Source: Prof. Rafiqul Islam.

  The students march towards the secretariat demanding Bangali to be 
State Language. Sheikh Mujib was arrested from the procession along 
with other student leaders: 11 March 1948

At the very same moment, the students remembered that the budget session of East Bengal was scheduled to start ataround 3.00 pm and decided to prevent the Ministers from reaching that building. For better communication and collaborative action, the students broke the wall between the Arts faculty and the Medical College Hospital so that there would be a larger area in which they can protest against the police. Thousands of students gathered at this moment and more armed police were brought to protect and make way for the Ministers but the situation only worsened. At this moment, a group of police hiding at one end of the street came out and without any prior notice under the command of Zilla Magistrate Koreyshi and opened fire. The police and parliamentary forces resorted to wide-spread tear gas shelling, clubbing and finally shooting. Consequently, several students were killed, hundreds were injured and thousands were arrested. A reign of terror was let loose by the government but the language movement did not stop. By noon, the number of arrested students increased so rapidly that Dhaka Central Jail’s capacity was filled fully and the remaining prisoners were taken by bus to a Jungle (Bhawal Jungle) and left there.

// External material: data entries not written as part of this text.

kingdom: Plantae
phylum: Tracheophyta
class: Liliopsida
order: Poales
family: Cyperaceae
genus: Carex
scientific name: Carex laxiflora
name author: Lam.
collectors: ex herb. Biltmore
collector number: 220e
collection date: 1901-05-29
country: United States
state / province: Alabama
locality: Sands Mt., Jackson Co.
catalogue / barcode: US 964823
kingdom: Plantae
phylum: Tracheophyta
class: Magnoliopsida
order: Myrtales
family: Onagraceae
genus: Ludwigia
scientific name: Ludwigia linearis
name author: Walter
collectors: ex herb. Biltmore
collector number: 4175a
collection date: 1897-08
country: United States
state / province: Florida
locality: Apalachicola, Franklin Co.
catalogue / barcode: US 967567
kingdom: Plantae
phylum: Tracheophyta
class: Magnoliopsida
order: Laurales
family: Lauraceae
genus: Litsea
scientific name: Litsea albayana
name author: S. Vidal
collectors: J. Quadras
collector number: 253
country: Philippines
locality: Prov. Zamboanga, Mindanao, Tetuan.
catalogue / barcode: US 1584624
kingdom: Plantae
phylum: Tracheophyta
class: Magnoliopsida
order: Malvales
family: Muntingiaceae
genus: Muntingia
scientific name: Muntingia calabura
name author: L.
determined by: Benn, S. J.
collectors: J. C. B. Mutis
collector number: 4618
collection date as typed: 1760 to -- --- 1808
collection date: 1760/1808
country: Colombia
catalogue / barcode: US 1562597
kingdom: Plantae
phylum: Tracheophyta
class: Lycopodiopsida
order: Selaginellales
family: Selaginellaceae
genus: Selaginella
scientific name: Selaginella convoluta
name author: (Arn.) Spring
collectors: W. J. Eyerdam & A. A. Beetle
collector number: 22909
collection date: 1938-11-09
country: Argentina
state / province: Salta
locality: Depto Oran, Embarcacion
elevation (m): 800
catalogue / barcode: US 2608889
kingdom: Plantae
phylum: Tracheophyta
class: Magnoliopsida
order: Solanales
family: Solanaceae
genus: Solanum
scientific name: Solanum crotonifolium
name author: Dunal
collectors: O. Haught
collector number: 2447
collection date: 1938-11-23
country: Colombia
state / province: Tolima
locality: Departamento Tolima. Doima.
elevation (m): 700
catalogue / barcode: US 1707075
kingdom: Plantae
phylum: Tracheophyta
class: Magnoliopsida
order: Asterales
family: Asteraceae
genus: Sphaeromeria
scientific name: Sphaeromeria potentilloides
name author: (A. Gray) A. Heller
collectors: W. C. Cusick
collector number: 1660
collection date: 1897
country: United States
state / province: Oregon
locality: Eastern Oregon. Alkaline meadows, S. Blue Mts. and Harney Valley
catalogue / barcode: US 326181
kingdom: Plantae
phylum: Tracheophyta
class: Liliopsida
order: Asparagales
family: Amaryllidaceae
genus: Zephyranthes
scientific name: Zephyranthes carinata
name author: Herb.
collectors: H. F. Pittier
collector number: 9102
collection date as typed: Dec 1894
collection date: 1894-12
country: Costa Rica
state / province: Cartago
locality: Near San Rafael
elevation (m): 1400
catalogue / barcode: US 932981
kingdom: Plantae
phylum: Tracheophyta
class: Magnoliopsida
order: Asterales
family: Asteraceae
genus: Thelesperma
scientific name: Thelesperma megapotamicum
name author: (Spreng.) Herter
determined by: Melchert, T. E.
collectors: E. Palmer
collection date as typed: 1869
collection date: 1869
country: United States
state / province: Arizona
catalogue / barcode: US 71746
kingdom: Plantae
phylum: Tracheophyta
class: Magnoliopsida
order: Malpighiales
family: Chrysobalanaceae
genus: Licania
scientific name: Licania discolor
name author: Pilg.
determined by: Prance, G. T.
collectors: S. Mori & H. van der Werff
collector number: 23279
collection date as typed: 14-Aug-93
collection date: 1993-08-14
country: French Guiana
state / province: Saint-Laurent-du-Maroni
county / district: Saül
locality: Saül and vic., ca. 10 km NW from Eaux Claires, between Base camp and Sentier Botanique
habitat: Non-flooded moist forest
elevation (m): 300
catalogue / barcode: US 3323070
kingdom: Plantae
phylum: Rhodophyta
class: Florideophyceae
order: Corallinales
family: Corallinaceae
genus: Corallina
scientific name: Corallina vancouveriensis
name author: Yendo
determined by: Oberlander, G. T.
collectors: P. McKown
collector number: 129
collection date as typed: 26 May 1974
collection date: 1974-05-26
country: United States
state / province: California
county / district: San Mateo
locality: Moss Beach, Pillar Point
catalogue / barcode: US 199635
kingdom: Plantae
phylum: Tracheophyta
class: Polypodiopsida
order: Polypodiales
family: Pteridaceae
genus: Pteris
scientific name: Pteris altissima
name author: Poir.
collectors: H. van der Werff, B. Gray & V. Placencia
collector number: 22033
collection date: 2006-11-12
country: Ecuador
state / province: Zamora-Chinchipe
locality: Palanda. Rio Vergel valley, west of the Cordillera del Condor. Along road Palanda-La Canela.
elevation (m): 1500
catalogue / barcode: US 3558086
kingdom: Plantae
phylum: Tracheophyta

The news of student killings spread rapidly all over the country and a full strike started at 3 PM. In the evening, a curfew was announced and the military started patrolling. To give this Language Movement more efficient leadership the leadership of "All Party State Language Action Committee" was reformed and a whole day strike, Gayebana Zanaza (Prayer for the deportees) and procession was announced for February 22nd. On this day at Nababpur a High Court Staff and Shafiur rahman, Law student, Dhaka University were shot dead by the military. After this event and until February 27th, Dhaka’s government administration was ruled according to the decisions announced from Shahidullah Hall, D.U.

The language movement was initially led by the students. After the killings the political parties and the intellectual joined the movement. The Bengali language movement ultimately led to the fights for self rule and later resulted in the Liberation War in 1971. And Bangladesh was born, at the price of 3 millions lives in only 9 months.

 

# The above details are based on the reminiscence of Language Movement participants M. R. Akhtar Mukul and Gaziul Huq based on their articles in Weekly Bichitra and the daily the Bangladesh Observer.